Organic Certification - FAQs
1. How do I apply to register as an organic producer, handler, or retailer?
The Agricultural Commissioner (CAC) enforces regulations adopted under the National Organic Program (NOP) and registers businesses (producers, handlers, and retailers) prior to sales of organic products with the California Department of Food and Agriculture (CDFA). Organic handlers and retailers must submit an application to the CAC and pay a flat registration fee annually to CDFA. Growers also submit an organic registration application to the CAC for production which includes a required check of pesticide use records. The fee is based on the projected annual gross sales and is required to be submitted with the application. It must be check or money order made out to the California Department of Food and Agriculture.
2. When must a producer be certified organic?
After Organic producers have registered they may sell organic products worth up to $5000 without being certified organic. But before a producer can proceed with sales greater than $5000, annually, he must be certified organic.
The certification of producers and handlers is conducted by USDA/CDFA accredited, third party certifiers. Producers and handlers must submit an Organic Systems Plan (OSP) to the certifier for approval. The certifier conducts inspections of growing grounds, facilities, and the required operations records to ascertain that the producer is complying with all of the procedures and practices required by the NOP and then certifies the grower’s OSP. Growers pay the certifier directly and each certifier has a different fee requirement.

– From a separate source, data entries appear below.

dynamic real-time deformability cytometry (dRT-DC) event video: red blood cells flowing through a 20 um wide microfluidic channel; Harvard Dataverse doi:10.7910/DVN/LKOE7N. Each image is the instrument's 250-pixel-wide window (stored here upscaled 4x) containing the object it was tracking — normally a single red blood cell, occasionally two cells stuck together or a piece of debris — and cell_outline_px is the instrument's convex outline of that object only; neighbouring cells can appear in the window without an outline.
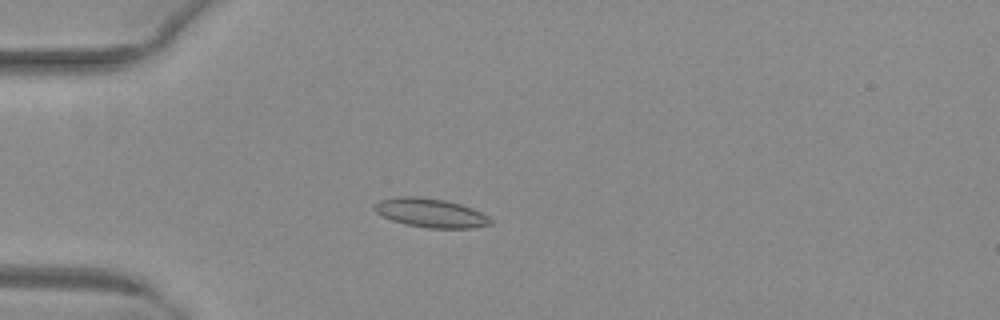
{"species": "common noctule bat (a hibernating species)", "species_latin": "Nyctalus noctula", "temperature_condition": "warm", "stored_images_in_passage": 21, "camera_frame_rate_fps": 3000, "um_per_image_px": 0.085, "animal": {"sex": "female", "body_mass_g": 29.2, "forearm_length_mm": 56.3}, "frame": {"image": 1, "passage_image": 15, "time_ms": 4.667, "image_size_px": [1000, 320], "cell_outline_px": [[492, 224], [472, 228], [428, 228], [408, 224], [392, 220], [376, 212], [372, 208], [372, 204], [380, 200], [396, 196], [416, 196], [444, 200], [460, 204], [472, 208], [488, 216], [492, 220]], "centroid_in_image_um": [36.58, 18.09], "position_along_channel_um": 48.4, "area_um2": 19.54}}
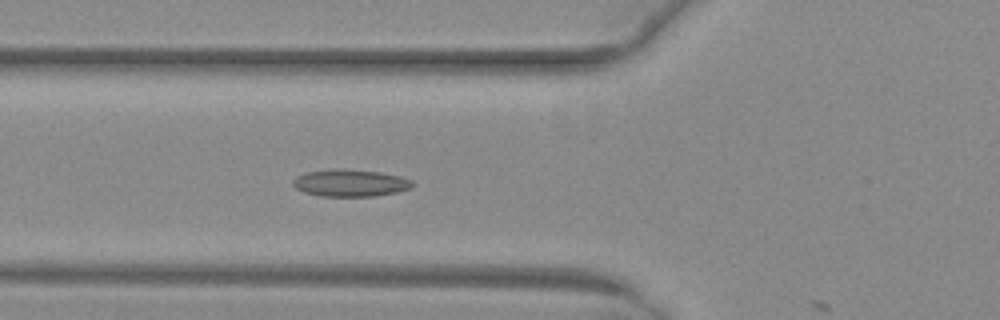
{"frame": {"image": 2, "passage_image": 20, "time_ms": 6.333, "image_size_px": [1000, 320], "cell_outline_px": [[416, 184], [412, 188], [396, 192], [376, 196], [320, 196], [304, 192], [296, 188], [292, 184], [292, 180], [296, 176], [308, 172], [340, 168], [380, 172], [400, 176], [412, 180]], "centroid_in_image_um": [29.8, 15.55], "position_along_channel_um": 96.0, "area_um2": 18.96}}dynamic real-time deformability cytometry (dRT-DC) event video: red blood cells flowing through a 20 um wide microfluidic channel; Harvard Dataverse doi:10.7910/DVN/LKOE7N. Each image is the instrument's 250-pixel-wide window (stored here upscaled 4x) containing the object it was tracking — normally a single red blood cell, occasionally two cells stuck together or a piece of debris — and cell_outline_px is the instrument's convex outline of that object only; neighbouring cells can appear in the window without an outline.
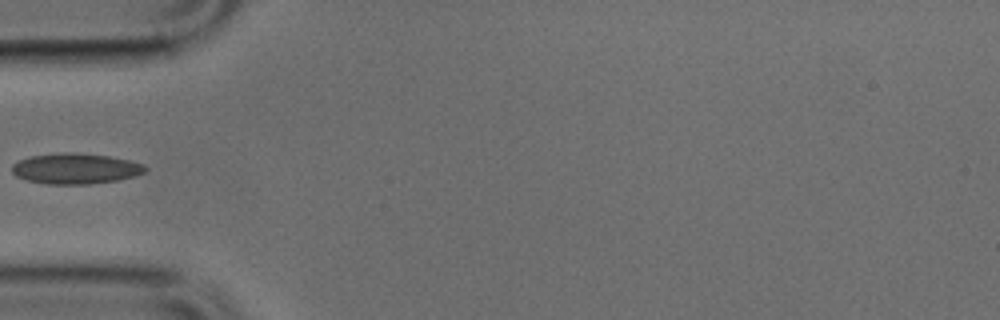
{"species": "common noctule bat (a hibernating species)", "species_latin": "Nyctalus noctula", "temperature_condition": "cold", "stored_images_in_passage": 35, "camera_frame_rate_fps": 3000, "um_per_image_px": 0.085, "animal": {"sex": "male", "body_mass_g": 17.9, "forearm_length_mm": 54.2}, "frame": {"image": 1, "passage_image": 1, "time_ms": 0.0, "image_size_px": [1000, 320], "cell_outline_px": [[148, 168], [144, 172], [132, 176], [116, 180], [88, 184], [48, 184], [28, 180], [16, 176], [12, 172], [12, 164], [20, 160], [32, 156], [60, 152], [72, 152], [108, 156], [128, 160], [144, 164]], "centroid_in_image_um": [6.4, 14.32], "position_along_channel_um": 78.6, "area_um2": 23.52}}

The Agricultural Commissioner can supply you with a list of third party certifiers.
3. What records does the Agricultural Commissioner keep that can help verify that I am eligible to be a certified organic producer?

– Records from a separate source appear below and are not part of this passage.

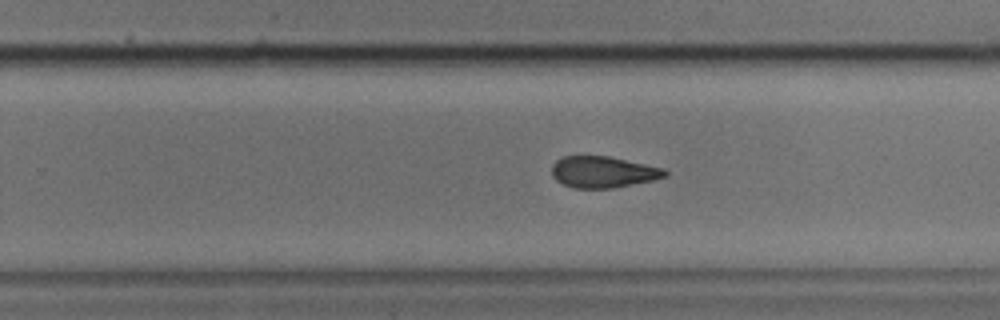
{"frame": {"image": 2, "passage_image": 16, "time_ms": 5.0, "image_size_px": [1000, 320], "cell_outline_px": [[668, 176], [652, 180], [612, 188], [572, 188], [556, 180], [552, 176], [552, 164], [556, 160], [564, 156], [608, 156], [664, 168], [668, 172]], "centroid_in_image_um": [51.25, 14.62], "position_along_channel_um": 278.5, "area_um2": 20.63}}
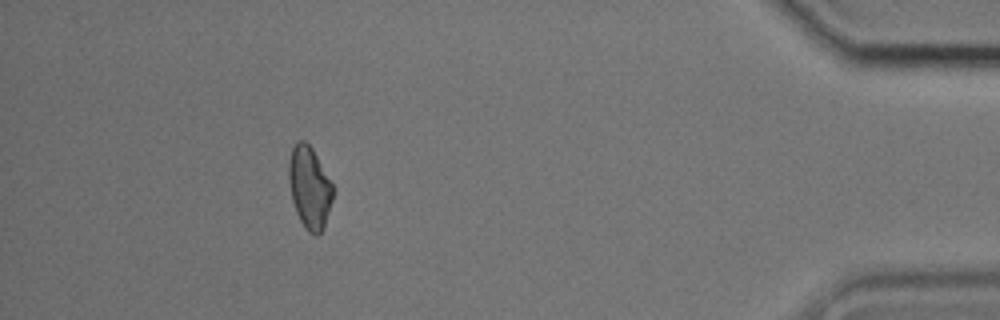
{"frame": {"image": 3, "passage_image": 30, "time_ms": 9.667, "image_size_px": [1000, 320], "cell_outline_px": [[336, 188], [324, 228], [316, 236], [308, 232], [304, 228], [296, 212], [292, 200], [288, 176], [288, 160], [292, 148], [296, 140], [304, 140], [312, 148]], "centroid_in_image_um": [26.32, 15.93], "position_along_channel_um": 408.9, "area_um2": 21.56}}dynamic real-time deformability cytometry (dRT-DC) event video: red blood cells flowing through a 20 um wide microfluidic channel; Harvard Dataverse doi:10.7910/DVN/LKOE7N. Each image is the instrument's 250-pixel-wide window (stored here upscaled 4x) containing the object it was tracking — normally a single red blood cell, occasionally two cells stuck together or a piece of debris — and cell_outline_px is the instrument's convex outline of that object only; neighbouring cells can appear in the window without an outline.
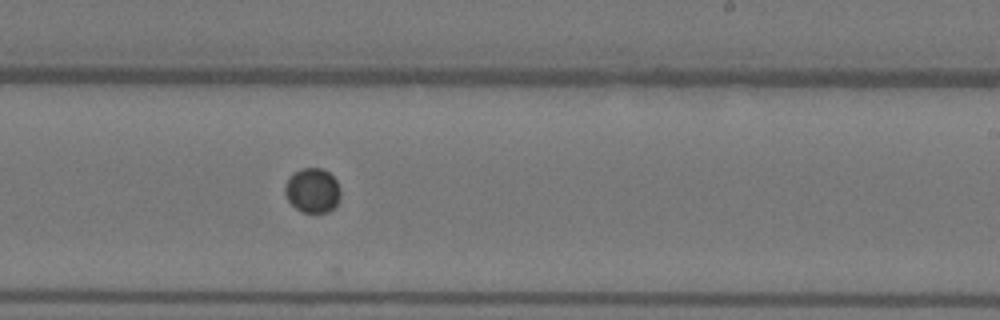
{"species": "Egyptian fruit bat (a non-hibernating species)", "species_latin": "Rousettus aegyptiacus", "temperature_condition": "warm", "stored_images_in_passage": 9, "camera_frame_rate_fps": 3000, "um_per_image_px": 0.085, "animal": {"sex": "female"}, "frame": {"image": 1, "passage_image": 9, "time_ms": 2.667, "image_size_px": [1000, 320], "cell_outline_px": [[340, 200], [328, 212], [300, 212], [288, 200], [284, 192], [284, 184], [288, 176], [292, 172], [300, 168], [324, 168], [336, 180], [340, 192]], "centroid_in_image_um": [26.53, 16.16], "position_along_channel_um": 262.5, "area_um2": 14.62}}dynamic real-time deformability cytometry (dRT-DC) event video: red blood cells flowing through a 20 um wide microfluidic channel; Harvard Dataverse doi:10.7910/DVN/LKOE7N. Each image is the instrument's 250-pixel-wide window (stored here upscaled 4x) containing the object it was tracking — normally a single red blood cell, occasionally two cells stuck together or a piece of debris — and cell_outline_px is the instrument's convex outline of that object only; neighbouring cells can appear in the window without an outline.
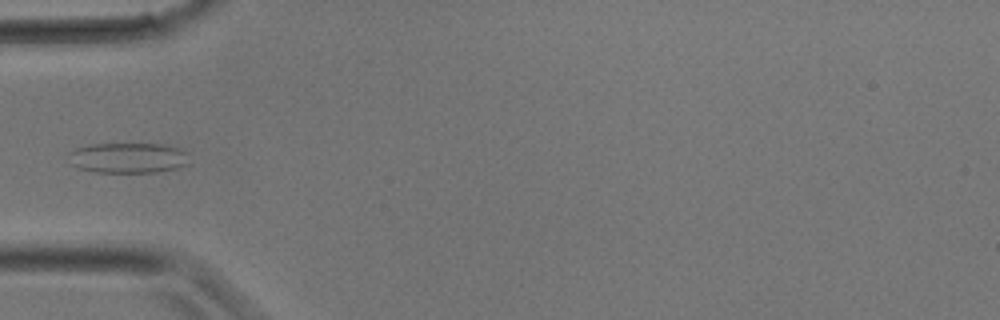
{"species": "common noctule bat (a hibernating species)", "species_latin": "Nyctalus noctula", "temperature_condition": "room temperature", "stored_images_in_passage": 26, "camera_frame_rate_fps": 3000, "um_per_image_px": 0.085, "animal": {"sex": "male", "body_mass_g": 17.9}, "frame": {"image": 1, "passage_image": 4, "time_ms": 1.0, "image_size_px": [1000, 320], "cell_outline_px": [[192, 164], [180, 168], [156, 172], [92, 172], [76, 168], [64, 156], [68, 152], [76, 148], [88, 144], [164, 144], [176, 148], [184, 152]], "centroid_in_image_um": [10.83, 13.43], "position_along_channel_um": 74.2, "area_um2": 21.79}}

The Agricultural Commissioner keeps records of pesticide use reports that producers are required to submit on commercial agricultural products. An Agricultural Inspector will search the pesticide use records to ensure that no prohibited pesticide has been reported on the site where organic production will take place in the past three years.
4. How do I find a third party certifier?
The agricultural commissioner can provide you with a list of third party certifiers to choose from.
5. What am I required to do as a certified organic producer?
In order to be certified as organic a grower must not have used any agricultural chemical that is prohibited by the National Organic Program for the past three years. The operation must also be certified by a USDA approved third party organization if its gross sales are $5000 or more annually. Certification will not be completed by the certifier unless the producer has registered through the CAC. Once the grower is certified he can market his commodities as “certified organic” and use the USDA organic seal.
6. What can happen to me if I operate in violation of the regulations for certified organic production?
Complaints received by CDFA or the Agricultural Commissioner regarding organic produce production, handling or labeling practices are investigated by Agricultural Inspectors. If violations of the law are found our office may recommend that the state suspends or revokes the grower’s organic registration and certification. The grower may also be required to pay a fine by the CDFA.